I never heard of doing this! I have always bought the egg dye kits from the supermarket, that come with different colored pellets which you dissolve in a glass of water. The kits are a great go-to way of dying Easter eggs, but now I am so intrigued with what color is pulled from what vegetable that I'm already jotting down Maria's favorites to try for myself!
These speckled ones are my favorite!
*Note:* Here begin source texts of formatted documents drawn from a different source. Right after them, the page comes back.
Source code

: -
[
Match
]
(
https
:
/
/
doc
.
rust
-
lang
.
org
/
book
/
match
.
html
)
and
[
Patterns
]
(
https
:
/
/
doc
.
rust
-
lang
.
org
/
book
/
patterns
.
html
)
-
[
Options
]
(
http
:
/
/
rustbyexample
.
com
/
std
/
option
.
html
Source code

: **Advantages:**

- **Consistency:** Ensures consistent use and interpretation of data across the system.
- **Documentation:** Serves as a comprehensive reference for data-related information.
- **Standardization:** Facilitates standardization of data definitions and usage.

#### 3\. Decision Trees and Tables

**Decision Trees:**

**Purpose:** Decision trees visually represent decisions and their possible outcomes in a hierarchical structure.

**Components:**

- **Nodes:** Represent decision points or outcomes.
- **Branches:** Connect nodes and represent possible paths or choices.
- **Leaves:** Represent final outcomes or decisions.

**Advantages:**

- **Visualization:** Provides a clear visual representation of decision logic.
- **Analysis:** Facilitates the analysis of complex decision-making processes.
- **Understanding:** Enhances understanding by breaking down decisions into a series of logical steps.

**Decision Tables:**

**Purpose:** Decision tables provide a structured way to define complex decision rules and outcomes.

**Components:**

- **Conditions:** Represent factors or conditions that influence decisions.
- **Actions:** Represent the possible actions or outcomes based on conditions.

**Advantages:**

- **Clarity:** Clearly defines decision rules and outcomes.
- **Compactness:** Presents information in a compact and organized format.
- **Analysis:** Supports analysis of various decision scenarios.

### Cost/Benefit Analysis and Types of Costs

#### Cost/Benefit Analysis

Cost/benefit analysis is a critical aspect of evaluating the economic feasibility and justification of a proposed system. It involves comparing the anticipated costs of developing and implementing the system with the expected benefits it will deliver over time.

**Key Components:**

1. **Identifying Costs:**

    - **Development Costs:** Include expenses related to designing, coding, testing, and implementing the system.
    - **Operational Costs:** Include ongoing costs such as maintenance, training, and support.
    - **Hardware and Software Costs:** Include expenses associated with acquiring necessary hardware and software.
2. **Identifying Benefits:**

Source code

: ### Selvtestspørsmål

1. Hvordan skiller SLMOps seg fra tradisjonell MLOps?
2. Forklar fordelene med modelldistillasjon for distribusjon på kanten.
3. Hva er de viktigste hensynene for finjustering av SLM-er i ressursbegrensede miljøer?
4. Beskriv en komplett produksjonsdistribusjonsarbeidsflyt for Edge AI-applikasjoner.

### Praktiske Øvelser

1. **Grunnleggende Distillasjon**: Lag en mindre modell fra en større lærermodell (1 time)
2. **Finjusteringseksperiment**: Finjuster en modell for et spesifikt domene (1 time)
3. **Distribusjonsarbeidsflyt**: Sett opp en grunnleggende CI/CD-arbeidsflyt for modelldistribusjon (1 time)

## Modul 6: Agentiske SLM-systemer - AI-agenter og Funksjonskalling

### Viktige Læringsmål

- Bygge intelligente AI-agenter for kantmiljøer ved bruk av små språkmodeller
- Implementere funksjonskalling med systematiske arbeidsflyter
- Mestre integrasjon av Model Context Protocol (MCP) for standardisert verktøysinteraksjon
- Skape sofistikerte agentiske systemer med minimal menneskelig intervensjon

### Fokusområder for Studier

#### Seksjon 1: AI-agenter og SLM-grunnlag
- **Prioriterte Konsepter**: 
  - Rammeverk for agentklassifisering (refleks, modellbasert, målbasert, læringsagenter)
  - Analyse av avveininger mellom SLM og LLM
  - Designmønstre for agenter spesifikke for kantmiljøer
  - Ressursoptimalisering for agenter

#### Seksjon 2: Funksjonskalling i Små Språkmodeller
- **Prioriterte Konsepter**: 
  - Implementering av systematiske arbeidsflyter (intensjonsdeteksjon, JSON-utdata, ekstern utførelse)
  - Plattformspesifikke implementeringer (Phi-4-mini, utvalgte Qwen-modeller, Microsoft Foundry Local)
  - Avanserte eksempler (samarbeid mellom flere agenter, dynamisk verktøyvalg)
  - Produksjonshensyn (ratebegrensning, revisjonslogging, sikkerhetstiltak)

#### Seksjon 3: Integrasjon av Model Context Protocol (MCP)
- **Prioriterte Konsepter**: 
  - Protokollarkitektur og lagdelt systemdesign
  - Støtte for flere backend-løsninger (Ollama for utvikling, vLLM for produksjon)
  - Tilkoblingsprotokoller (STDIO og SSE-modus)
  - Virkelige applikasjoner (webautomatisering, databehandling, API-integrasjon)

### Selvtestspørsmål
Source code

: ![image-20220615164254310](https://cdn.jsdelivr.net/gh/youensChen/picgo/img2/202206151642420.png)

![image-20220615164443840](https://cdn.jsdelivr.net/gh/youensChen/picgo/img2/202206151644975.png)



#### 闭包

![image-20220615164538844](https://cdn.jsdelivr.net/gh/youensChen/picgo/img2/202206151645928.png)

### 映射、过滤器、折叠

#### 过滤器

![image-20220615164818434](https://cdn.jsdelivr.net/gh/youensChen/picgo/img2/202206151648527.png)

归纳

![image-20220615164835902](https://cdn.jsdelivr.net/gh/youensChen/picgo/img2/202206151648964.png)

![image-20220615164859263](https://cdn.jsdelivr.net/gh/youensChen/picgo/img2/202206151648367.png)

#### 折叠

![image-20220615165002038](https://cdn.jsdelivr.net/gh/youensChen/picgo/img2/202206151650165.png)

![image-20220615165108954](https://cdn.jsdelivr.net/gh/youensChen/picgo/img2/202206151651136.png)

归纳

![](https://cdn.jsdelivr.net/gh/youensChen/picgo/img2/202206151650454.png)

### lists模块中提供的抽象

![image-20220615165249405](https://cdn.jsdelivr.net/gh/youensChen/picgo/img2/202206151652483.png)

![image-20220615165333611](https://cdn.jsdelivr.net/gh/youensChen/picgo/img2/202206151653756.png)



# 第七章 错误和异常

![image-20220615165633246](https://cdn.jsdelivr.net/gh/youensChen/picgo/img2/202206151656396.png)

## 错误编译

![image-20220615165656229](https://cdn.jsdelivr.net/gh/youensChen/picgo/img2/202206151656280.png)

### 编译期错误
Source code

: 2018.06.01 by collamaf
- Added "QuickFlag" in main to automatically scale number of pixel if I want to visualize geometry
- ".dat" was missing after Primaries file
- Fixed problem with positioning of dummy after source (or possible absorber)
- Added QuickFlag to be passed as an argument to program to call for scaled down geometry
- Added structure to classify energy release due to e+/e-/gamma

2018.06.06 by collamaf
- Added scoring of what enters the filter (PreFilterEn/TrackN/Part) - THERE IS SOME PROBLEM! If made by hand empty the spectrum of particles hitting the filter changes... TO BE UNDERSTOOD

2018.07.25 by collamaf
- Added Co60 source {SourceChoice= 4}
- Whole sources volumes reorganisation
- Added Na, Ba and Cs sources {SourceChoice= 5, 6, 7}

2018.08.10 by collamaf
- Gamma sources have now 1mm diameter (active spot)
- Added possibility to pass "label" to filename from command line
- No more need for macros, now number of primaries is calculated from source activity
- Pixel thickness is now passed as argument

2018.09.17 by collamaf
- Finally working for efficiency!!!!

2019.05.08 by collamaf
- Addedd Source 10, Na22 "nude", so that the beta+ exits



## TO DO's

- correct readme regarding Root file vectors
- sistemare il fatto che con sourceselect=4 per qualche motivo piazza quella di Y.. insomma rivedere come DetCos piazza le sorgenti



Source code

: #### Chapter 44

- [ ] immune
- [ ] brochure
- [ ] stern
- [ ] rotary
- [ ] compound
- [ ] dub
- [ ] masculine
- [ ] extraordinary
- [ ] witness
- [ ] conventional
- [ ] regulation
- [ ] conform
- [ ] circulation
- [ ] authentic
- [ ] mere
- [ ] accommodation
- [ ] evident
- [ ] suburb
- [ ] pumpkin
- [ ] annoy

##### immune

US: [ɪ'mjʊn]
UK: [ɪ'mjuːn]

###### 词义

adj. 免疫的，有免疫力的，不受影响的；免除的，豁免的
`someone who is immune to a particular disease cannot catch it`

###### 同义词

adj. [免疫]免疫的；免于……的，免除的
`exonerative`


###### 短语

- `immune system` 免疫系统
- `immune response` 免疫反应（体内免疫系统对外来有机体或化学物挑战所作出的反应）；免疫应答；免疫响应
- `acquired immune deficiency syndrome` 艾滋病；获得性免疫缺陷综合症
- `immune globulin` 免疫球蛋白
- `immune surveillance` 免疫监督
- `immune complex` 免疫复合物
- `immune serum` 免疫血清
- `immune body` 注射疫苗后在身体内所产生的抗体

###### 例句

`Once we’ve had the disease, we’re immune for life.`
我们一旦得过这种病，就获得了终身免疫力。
Maria said she mixed grape juice and vinegar together to create these lavender speckled eggs.
A few of the foods Maria and her kids used to create their favorites…
- Red Cabbage, Boiling Water, & Vinegar ~ Robin's Egg Blue
- Blueberries & Water ~ Bluish-Gray Eggs
- Tumeric, Boiling Water, and Vinegar~ Mustard Yellow Eggs
- Brewed Coffee ~ Golden Brown Eggs
- Beets, Boiling Water, & Vinegar ~ Pale Pink Eggs
For the recipes, be sure to check out Better Homes & Garden's site.
Maria and her kids' favorite was the recipe that used red cabbage. This recipe turned the eggs the same colored blue as her vintage French zinc pitcher in the picture above. Who knew red cabbage would produce such a vibrant pastel blue?!
I am seriously in love with Maria's photography, and her blog, and her home, and her shop… everything! We both live in NorCal, which makes me wonder if we'll ever run into each other! Go check out her French and nature inspired blog, every image is pure eye candy. I seriously want to frame each and every image she posts. OK, I'll stop being a creeper. But seriously, as an amateur photographer, I wish I could be her shadow for a day and learn some of her tricks… don't you?
Oh wow, I have to try this, those colors are so much prettier than the packet kind you get in the grocery store. I love Dreamy Whites blog, maybe you will run into her, you never know!